I find Vikram Chandra’s novel, Love and Longing in Bombay, greatly reliant upon a nostalgic tone which works to communicate the interwoven themes between the different stories the speaker shares. Memory plays a considerable role in the novel as well. After all, what are memories if not stories? From the very beginning of the novel, the story-teller, Subramaniam, establishes a purposeful foundation for his stories: “Some people meet their ghosts, and some don’t. But we’re all haunted by them” (5). The memories we as individuals carry make up a great part of who we are. Without our memories we are simply blank slates. Memories are what tie us to our past and to different people and places. There is a considerable amount of loneliness, darkness, and pain found in these stories, but there are also poignant, heartwarming moments. And it is only right that this is the case. No one simply has memories that are strictly happy or melancholy. Time, away from particular places of familiarity such as home or school, or time away from loved ones, create the potential for an individual to become hit with many memories. This is particularly true if an individual finds him or herself back in that place or amongst those loved ones. I found myself personally relating to Sanjeev upon his return home.
After he had been away and had traveled, Sanjeev came home. “…he was discovering the strange terror of coming back to a familiar city and not knowing anyone, and he thought that seeing the playing fields of his childhood, the streets and the corners, would fill the gap in his heart…he was trying to recall the excitement that once had really made the place a palace, that teenage feeling of seeing a cluster of friends and knowing that everything was possible. But now it just looked ordinary” (58). I feel that college students are easily able to relate to these feelings Sanjeev experiences. It is a strange time in a young person’s life. There is no real permanence offered. Of course there is home, but home is not what it once was. Home is now something that has become ambiguous and curious as well because it is not something that may easily be defined. For me, home is my family and my friends, but it is also the streets of my community, my high school, and my favorite pizza place. Home is also Baltimore and the campus I find myself on for the majority of the year; it is the connections I feel most strongly about. When you are a little kid and think of home, it is not quite as complex. As I grow older, I am finding myself stretching the definition of home more and more. I am also thinking about what home is more intensely. I am not quite sure if home is even a tangible thing; rather, it is a sort of knowing. It is something felt and is not definite or concrete. It is continually being cultivated a little bit each day.

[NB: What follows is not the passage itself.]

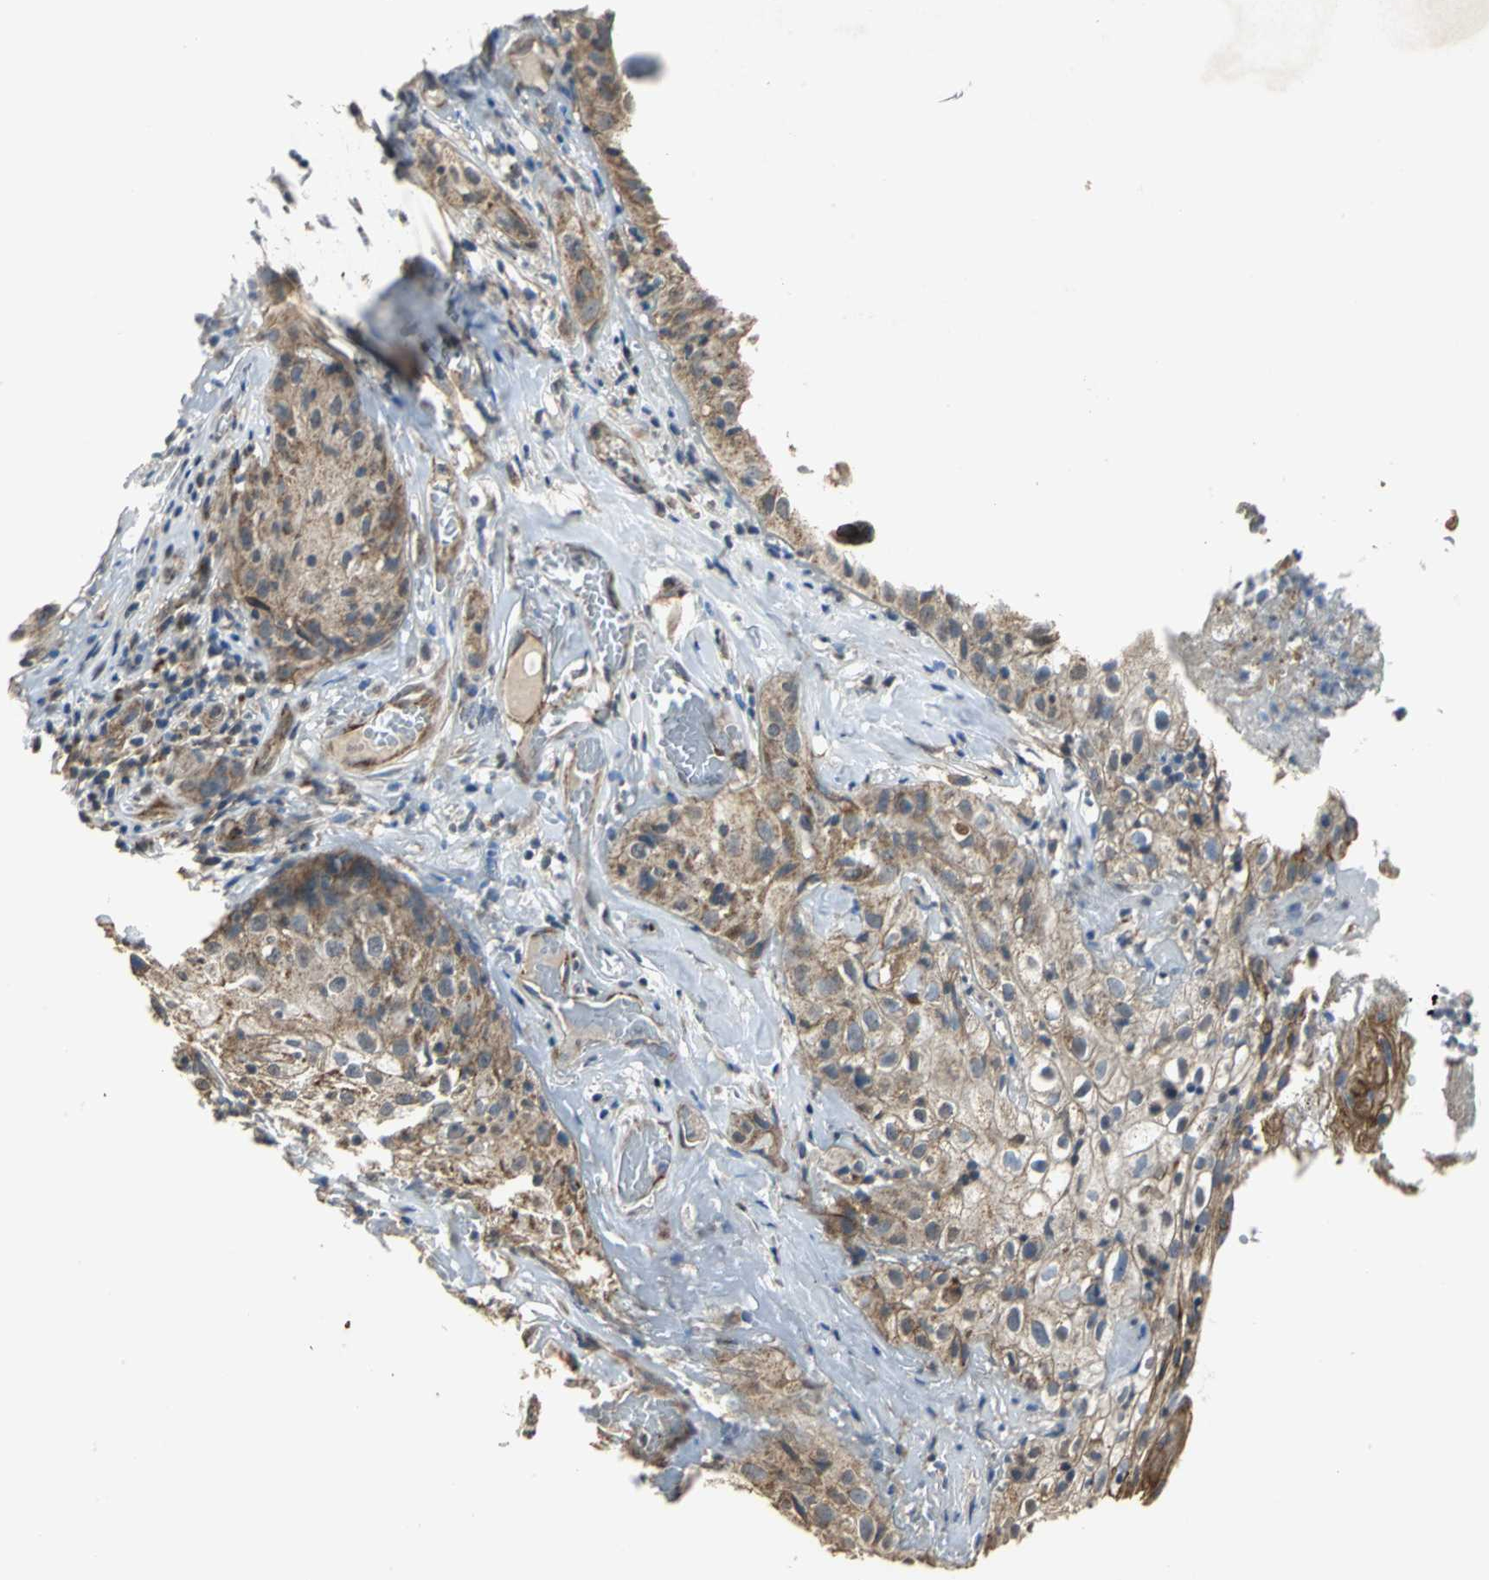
{"staining": {"intensity": "moderate", "quantity": ">75%", "location": "cytoplasmic/membranous"}, "tissue": "skin cancer", "cell_type": "Tumor cells", "image_type": "cancer", "snomed": [{"axis": "morphology", "description": "Squamous cell carcinoma, NOS"}, {"axis": "topography", "description": "Skin"}], "caption": "IHC photomicrograph of human skin cancer stained for a protein (brown), which displays medium levels of moderate cytoplasmic/membranous expression in approximately >75% of tumor cells.", "gene": "NDUFB5", "patient": {"sex": "male", "age": 65}}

Sanjeev has a strong need to “reconnect” and wants to “hold on to something” (58) upon returning home. Home was not what changed, rather, it was Sanjeev. He went off and experienced new places and became his own person. He came into his own. Having been abroad in various countries last semester, I found myself comparing home to what I was experiencing all the time. I was gaining new and interesting perspectives. Towards the end, I was longing to see my family and friends as well as my home in the literal sense of the word. I also found myself overcome with an anxious fear as well. I had been away before, but not quite in the same way. It is a strange feeling not to know what to expect of your own home. At times when I am home and I see my younger brother and sister busy with their home lives, I feel a little bit like a ghost. I feel a little old. It is as though I belong and don’t at the same time. It is confusing at times, but seems natural considering the bouncing around I’m doing at this time in my life. Also, home is where I found myself placed due to my parents. It is not the home I have chosen for myself regardless of the love I feel for it. Conversely, once you return to the people that you love and the places that are home, you slip back into the swing of things in a way. I experienced this with my return to Loyola as well. It is like you were never gone in some ways and you realize that “home” is something that will continue to stretch in regard to its personal meaning.
I found a suppressed thought of Sheila’s to be very powerful. She wants to share it with her son, but remains silent: “She wanted to tell him that the past was responsible for him, for his beauty, but of course there was nothing to say, no possible way to explain” (59). As I am moving forward in my life, I am seeing more and more how the past manifests in the present. The past is what you have. I think that the way Sheila puts it is beautiful because while the concept is there, while it is able to be felt, there really is no way of giving a voice to it.